• EXERCISE MATERIALS

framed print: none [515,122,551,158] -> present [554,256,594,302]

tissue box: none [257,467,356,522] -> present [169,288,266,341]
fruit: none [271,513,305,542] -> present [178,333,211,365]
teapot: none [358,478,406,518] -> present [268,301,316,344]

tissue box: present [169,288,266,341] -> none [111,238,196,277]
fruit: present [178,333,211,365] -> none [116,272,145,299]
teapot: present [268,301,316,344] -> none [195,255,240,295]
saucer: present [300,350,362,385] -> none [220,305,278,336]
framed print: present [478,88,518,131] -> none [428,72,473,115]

• WHAT THE EXERCISE ASKS
From the listing above, repeat exactly the lines starting at the line that includes "tissue box: none" and ending at the line that includes "fruit: present [178,333,211,365]", with nothing outside that span.

• RESULT
tissue box: none [257,467,356,522] -> present [169,288,266,341]
fruit: none [271,513,305,542] -> present [178,333,211,365]
teapot: none [358,478,406,518] -> present [268,301,316,344]

tissue box: present [169,288,266,341] -> none [111,238,196,277]
fruit: present [178,333,211,365] -> none [116,272,145,299]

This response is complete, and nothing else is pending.